----- Given passage

Results 1 to 5 of 5

Thread: Reinforcing fetching for a brittany

  1. #1
    Member honeybadger's Avatar
    Join Date
    Aug 2012
    Location
    Vikings Country AK
    Posts
    177

    Default Reinforcing fetching for a brittany

    I don't think I could teach my lab not to fetch if I tried, and while he's at home in a duck blind he won't walk anywhere but right behind me in the woods until I shoot something. And Im talking so close I will kick him in the chin about every fifth step I take. I don't know why he does this, and stopped trying to get him to work a long time ago.

    I have the opposite problem with my brittany. Toby works the field great, follows commands and points. When I shoot a bird he will locate it. If its alive and flopping about he will pick it up and bring it back. If the bird is lifeless when he locates it he will sniff it and mouth it and lose interest in it and move on to find the next bird once I walk up to it.

    My question is, how can I train him effectively to fetch to hand without force retrieve training him? I don't want to do that in fear of screwing him up by doing it incorrectly. Anyone have any tips? Thanks.

  2. #2
    Member
    Join Date
    Oct 2009
    Location
    Fairbanks
    Posts
    975

    Default

    Well, if you can't do it yourself than I'd hire a pro. I can refer you to two of them here in the interior. But if you don't want to go that way...you could try teaching "hold." On the run at the moment. Be back later. You might also get away with this trick: when the dog is messing with the down bird but won't bring it back, try walking away. In some cases the dog will pick that bird up and bring it back to you. If he starts dropping it at your feet that's when the hold command works wonders. But you should consider hiring a pro.

  3. #3
    Member honeybadger's Avatar
    Join Date
    Aug 2012
    Location
    Vikings Country AK
    Posts
    177

    Default

    Thanks for the heads up Jim, I'll give it a shot this weekend see what he does.

  4. #4
    Member
    Join Date
    Sep 2008
    Location
    Chugiak, Alaska
    Posts
    319

    Default

    Quote Originally Posted by honeybadger View Post
    I don't think I could teach my lab not to fetch if I tried, and while he's at home in a duck blind he won't walk anywhere but right behind me in the woods until I shoot something. And Im talking so close I will kick him in the chin about every fifth step I take. I don't know why he does this, and stopped trying to get him to work a long time ago.

    I have the opposite problem with my brittany. Toby works the field great, follows commands and points. When I shoot a bird he will locate it. If its alive and flopping about he will pick it up and bring it back. If the bird is lifeless when he locates it he will sniff it and mouth it and lose interest in it and move on to find the next bird once I walk up to it.

    My question is, how can I train him effectively to fetch to hand without force retrieve training him? I don't want to do that in fear of screwing him up by doing it incorrectly. Anyone have any tips? Thanks.

    Why would you think you will screw it up? Force Fetch I mean.
    People get the mis-conception that FF is a cruel and brutal training..........it's not.... or it does not need to be.

----------
----- Records shown

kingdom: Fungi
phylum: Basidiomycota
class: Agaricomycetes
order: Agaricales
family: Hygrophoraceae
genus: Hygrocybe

----------

◆ Work instructions ◆
- 1) In the forum thread about training a brittany to fetch, what does Toby do when a shot bird is still alive and flopping about?
- 2) Condense the paragraph of the forum thread that begins "Well, if you can't do it yourself" into a short bulleted list of its main advice.

◆ Answers ◆
- 1) He picks it up and brings it back.

- 2)
- If you can't do it yourself, hire a pro. The writer can refer two in the interior.
- As an alternative, try teaching "hold."
- When the dog plays with a downed bird but won't bring it back, try walking away. In some cases the dog will then pick the bird up and bring it to you.
- If the dog starts dropping the bird at your feet, the hold command works wonders.
- Still, consider hiring a pro.